Salt Lake City-based Salad recently announced it has closed a $17 million series A funding round. The Funding was led by Left Lane Capital and Origin Ventures alongside existing investors, Cottonwood Heights, Utah-based Kickstart Fund, Park City-based Royal Street Ventures, and Carthona Capital.
Salad is a compute-sharing network where gamers and everyday people exchange idle compute resources for rewards.
According to the Salad news release:
“Today, more than half of all available compute resources sit idle within our own homes, locked inside gaming rigs or other performance PCs. As our lives become further entwined with digital experiences, latent consumer resources like storage, bandwidth, and compute cycles could become the precious commodities of the 21st century.”
"The Salad network is an incredibly unique asset,” said Derek Urben at Left Lane Capital. “We're looking forward to supporting the Salad team as they and their volunteer community come together to build the world's largest distributed data center."
According to Salad CEO, Bob Miles, Salad network participants “have contributed 8,000+ years of processing cycles to Ethereum and dozens of other cryptocurrency networks.”
“Gamers in our community annually claim over 3 million games, subscriptions, gift cards, and other digital rewards using just the power of their PCs,” Miles explained. “You've joined us in donating thousands to environmental charities like 1% for the Planet and #TeamTrees.

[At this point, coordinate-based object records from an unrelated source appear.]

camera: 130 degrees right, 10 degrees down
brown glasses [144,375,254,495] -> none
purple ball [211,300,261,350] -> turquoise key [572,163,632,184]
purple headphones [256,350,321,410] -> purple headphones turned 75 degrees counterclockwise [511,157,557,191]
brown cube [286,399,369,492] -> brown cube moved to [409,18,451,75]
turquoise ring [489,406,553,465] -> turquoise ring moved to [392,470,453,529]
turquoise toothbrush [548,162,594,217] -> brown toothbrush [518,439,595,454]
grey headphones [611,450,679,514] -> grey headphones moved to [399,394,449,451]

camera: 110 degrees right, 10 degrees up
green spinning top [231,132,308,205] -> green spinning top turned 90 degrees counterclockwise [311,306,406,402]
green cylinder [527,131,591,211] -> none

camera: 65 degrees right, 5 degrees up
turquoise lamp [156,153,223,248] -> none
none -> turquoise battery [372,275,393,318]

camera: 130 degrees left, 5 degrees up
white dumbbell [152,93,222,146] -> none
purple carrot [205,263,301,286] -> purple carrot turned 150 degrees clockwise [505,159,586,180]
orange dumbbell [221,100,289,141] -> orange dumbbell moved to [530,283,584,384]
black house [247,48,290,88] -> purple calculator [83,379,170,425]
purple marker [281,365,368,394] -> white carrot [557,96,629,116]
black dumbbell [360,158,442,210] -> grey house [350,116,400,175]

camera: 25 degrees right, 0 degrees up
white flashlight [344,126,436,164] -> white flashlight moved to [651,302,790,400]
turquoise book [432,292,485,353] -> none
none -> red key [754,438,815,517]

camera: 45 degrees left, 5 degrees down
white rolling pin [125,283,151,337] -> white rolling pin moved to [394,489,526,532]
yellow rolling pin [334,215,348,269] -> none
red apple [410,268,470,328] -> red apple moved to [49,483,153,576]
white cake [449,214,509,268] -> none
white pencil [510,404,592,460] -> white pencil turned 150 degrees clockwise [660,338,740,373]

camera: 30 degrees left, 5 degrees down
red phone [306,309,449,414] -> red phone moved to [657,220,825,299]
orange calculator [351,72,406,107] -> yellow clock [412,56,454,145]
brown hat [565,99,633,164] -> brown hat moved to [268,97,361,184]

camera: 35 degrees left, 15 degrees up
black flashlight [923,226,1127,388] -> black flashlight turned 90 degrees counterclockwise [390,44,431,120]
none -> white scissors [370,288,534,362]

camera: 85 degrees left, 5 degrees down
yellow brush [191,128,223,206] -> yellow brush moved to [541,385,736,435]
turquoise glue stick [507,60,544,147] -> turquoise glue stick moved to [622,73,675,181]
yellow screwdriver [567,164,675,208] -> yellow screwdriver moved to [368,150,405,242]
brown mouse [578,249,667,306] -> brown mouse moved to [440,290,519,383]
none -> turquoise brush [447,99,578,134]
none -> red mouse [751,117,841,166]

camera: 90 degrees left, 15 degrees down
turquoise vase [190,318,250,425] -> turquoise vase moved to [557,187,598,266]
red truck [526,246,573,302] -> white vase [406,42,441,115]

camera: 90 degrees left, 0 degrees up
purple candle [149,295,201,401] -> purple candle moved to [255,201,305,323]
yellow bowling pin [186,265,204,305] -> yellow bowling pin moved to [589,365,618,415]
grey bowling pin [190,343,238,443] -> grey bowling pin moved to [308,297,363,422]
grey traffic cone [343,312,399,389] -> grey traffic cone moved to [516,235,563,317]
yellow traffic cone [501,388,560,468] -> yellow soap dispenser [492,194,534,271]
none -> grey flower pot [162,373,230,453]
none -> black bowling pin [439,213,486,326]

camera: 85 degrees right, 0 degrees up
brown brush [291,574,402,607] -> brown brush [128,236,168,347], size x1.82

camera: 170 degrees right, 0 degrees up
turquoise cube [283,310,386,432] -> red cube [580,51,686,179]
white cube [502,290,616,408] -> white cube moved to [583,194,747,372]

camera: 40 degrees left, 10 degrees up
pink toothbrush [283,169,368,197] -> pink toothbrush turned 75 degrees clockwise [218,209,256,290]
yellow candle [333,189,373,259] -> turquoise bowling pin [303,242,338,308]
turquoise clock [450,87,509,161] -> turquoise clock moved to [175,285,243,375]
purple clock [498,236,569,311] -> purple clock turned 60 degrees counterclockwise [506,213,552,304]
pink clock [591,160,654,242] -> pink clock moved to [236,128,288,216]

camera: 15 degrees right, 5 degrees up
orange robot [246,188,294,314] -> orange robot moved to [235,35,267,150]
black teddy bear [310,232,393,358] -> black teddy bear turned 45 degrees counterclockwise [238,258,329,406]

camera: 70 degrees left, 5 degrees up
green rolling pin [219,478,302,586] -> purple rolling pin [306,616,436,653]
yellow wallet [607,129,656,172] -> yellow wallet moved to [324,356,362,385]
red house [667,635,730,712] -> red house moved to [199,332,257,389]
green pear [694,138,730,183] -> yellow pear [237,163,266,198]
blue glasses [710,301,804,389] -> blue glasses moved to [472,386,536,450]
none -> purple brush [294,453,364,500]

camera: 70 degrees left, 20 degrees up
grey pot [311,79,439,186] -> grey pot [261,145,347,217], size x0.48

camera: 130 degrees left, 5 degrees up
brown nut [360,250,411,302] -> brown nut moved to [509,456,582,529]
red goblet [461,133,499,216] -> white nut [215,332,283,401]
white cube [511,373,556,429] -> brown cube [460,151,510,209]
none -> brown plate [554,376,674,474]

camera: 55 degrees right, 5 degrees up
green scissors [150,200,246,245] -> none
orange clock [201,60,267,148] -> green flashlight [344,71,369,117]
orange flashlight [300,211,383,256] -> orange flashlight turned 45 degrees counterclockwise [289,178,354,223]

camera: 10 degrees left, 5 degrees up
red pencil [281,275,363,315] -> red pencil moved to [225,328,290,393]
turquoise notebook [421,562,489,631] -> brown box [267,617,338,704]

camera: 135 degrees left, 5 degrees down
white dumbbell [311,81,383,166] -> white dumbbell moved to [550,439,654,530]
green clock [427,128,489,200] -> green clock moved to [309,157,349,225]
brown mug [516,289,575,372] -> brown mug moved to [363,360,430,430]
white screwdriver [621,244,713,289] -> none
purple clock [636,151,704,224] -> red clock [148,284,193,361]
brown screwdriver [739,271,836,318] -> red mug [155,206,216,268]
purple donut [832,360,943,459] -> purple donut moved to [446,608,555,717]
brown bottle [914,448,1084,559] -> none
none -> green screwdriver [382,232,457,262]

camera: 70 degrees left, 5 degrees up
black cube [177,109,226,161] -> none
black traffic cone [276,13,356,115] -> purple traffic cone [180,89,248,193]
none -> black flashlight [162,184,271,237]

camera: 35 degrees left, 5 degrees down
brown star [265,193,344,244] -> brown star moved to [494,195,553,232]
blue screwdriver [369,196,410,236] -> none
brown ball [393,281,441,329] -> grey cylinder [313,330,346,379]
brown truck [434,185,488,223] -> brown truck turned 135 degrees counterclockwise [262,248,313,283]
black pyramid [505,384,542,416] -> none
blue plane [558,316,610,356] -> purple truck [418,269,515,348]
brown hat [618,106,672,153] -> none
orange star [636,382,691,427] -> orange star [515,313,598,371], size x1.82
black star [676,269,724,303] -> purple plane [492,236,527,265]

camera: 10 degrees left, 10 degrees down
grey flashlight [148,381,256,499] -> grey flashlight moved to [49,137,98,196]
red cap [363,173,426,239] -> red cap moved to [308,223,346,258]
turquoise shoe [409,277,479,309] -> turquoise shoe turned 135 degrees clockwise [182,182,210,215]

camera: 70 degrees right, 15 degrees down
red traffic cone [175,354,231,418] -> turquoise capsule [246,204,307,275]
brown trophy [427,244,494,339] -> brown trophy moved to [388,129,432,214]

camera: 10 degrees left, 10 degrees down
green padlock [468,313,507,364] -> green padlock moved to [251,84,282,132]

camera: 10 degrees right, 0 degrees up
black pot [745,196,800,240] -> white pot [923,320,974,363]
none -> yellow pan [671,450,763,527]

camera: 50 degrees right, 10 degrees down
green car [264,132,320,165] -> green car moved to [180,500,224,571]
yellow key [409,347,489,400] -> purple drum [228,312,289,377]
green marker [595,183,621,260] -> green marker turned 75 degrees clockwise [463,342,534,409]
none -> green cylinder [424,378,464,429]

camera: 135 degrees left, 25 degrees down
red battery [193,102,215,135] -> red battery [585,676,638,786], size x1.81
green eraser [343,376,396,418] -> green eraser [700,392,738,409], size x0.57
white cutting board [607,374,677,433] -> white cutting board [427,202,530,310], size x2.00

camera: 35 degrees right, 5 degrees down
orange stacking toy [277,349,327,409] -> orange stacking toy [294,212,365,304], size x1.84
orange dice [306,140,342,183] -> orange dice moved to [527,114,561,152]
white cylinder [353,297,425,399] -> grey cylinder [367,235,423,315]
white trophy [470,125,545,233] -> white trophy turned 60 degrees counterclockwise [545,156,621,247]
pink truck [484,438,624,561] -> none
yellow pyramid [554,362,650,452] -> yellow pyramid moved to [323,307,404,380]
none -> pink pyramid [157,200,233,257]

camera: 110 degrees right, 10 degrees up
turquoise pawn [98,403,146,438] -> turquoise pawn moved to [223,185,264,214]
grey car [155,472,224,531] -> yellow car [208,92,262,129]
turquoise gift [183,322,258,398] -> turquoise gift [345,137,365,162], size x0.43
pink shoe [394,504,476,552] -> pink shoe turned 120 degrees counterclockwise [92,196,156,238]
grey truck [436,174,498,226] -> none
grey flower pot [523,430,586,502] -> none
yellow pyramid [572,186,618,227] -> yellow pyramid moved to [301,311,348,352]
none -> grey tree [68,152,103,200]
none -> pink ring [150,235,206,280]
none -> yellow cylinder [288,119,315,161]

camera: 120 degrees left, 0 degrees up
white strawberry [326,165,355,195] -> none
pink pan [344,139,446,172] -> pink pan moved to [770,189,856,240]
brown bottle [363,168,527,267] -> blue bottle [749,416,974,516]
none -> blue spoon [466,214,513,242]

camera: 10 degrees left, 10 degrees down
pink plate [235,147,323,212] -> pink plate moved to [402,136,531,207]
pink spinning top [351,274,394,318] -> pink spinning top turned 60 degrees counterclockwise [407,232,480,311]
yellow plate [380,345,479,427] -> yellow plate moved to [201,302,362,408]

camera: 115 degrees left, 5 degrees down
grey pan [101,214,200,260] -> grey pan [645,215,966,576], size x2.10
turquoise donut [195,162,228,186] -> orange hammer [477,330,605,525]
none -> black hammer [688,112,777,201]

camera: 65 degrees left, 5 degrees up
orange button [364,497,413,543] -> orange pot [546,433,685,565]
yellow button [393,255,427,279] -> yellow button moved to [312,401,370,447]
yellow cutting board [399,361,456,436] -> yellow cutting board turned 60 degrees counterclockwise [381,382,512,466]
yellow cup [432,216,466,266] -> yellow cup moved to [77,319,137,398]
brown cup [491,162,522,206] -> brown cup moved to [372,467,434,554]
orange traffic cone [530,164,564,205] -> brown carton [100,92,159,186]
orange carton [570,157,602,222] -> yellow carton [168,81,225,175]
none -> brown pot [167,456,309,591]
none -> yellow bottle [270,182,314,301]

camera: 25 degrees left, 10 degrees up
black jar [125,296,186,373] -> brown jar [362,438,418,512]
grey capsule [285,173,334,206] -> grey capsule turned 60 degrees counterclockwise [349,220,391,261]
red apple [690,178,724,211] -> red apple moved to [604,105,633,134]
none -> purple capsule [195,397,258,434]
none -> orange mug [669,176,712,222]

And in four years of service, no one has ever suffered a security intrusion or incurred hardware damage while using our software.”
Salad achieved 10X network growth in 2021 and will use this latest funding round to expand its engineering team and accelerate the development of the SaladCloud platform.
A new marketplace vertical will allow third-party enterprises to access and scale using Salad’s affordable, computesharing-powered cloud services.